Saturday, February 27, 2016

Sadie Hawkins Day and All Male Weddings

On the list of books I'll never write is one about two strange role reversal customs that spread through the country in the fifties and sixties. Alas, I remember them well!

Sadie Hawkins Day was a much anticipated activity each year at my high school. Originally a part of Al Capp's Lil Abner comic strip, this yearly event was based on a character who was so homely, no man would ever select her to be his wife. Realizing the dismal prospects, her father rounded up all the eligible bachelors in Dogpatch and under threat of a shotgun, forced them into a race. The slowest runner would be caught by his Sadie and she would marry her prize.

From the time it was originated in 1937 to the years when I was in school it had evolved into a major social event. Girls invited boys to be their beaus for the one day, unheard of in a society where (proper) girls could NOT ever call boys on the telephone. Ever. Except the week leading up to this momentous day, that is. The inviting came after much discussion between saddle-shoed, poodle skirted girls whispering and giggling in the cafeteria line. Pity the poor boy who was picked by a less than adorable girl. More than that, pity the poor boy who was never picked. Talk about role reversals!

On Sadie Hawkins Day morning, the girls labeled their selections with signs or hats or matching costumes, and made them off limits for all others. The day ended with a dance. Fun for all, right? Looking back, I'm sure the boys dreaded the day. (That thought never occurred to me until now, by the way!)

So the Sadie Hawkins Day boys grew into men and faced yet another dreaded custom. The All Male Wedding Fund Raiser.

Here's a lovely "bride" waiting to walk down the aisle at the school auditorium. What personality type was able to do this all in the name of charity? The former class clown, that's who! Maybe even the one who wore the crown at the Sadie Hawkins Day dance.

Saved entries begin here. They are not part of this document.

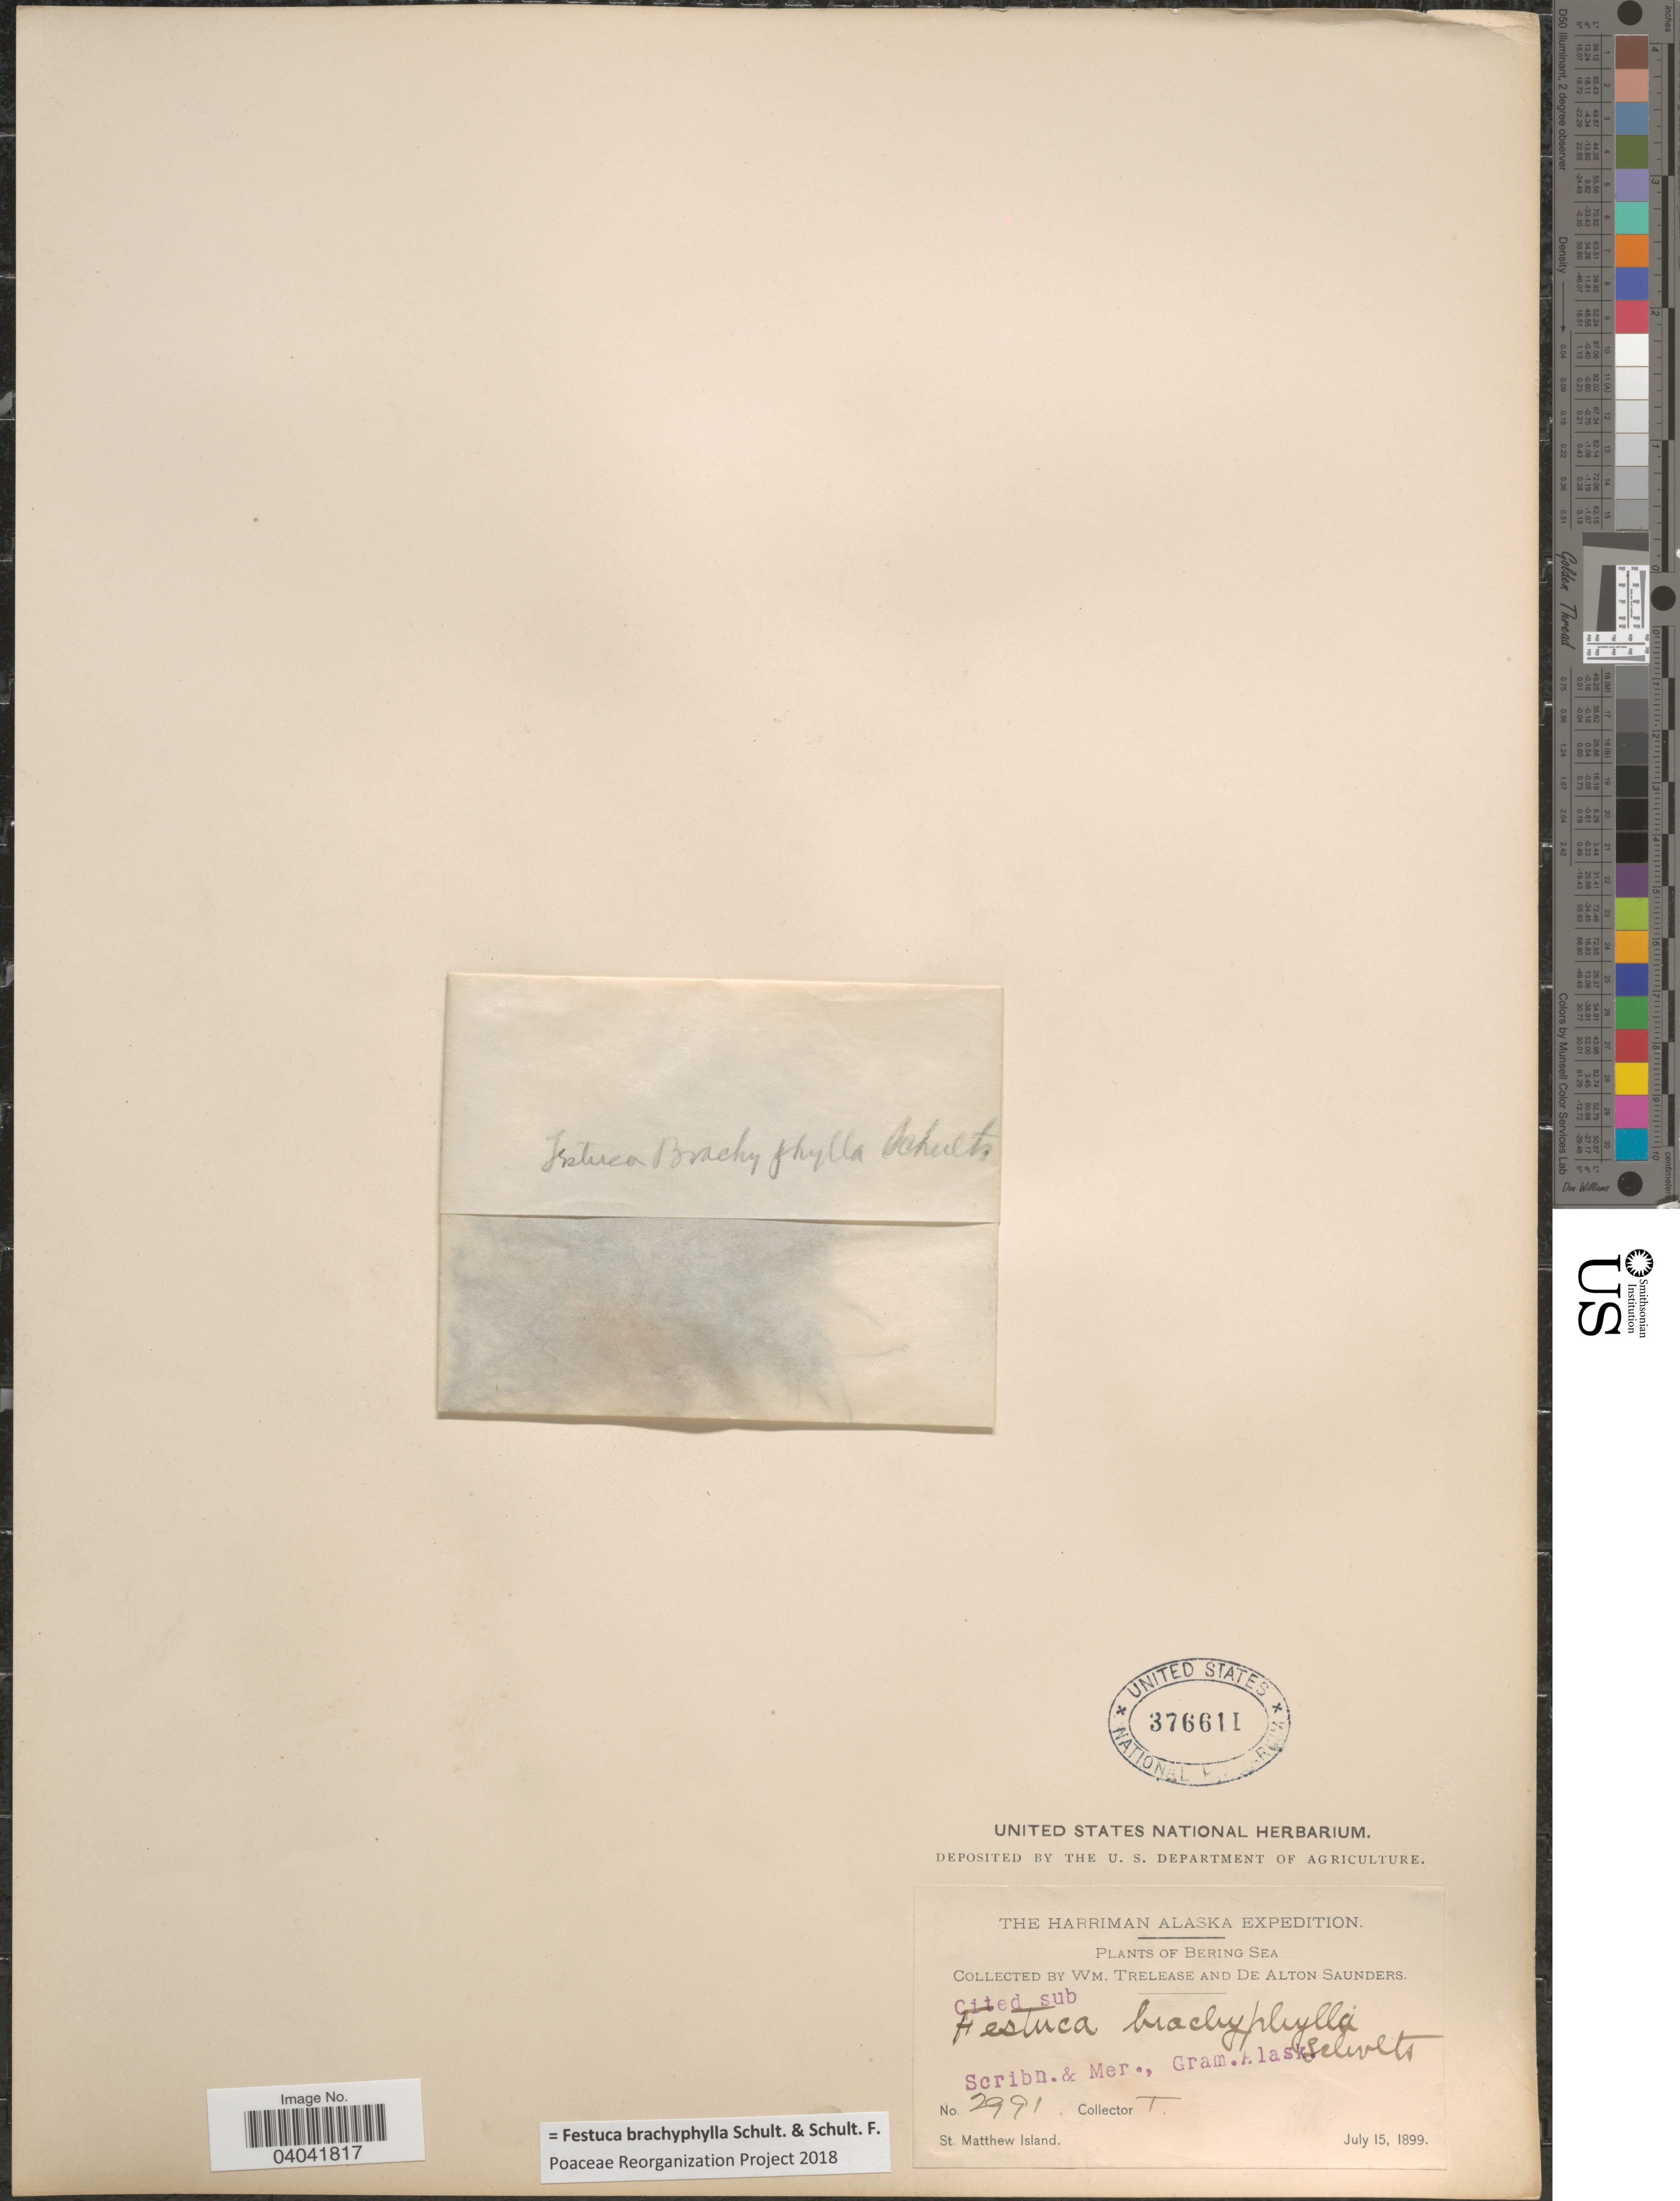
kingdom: Plantae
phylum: Tracheophyta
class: Liliopsida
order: Poales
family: Poaceae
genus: Festuca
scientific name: Festuca brachyphylla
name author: Schult. & Schult. f.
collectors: W. Trelease & D. A. Saunders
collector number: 2991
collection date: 1899-07-15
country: United States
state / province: Alaska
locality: Bering Sea. St. Matthew Island.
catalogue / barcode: US 376611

Of course the production took a gaggle of class clowns. Who would pay to watch such foolishness? An auditorium full did. 

In this politically corrected society, these customs have faded into a blip on yesterday's radar. Life was simple once upon a time back when no one thought to take issue with either custom. I'm wondering what customs we do now will be looked on with dismay by our future generations!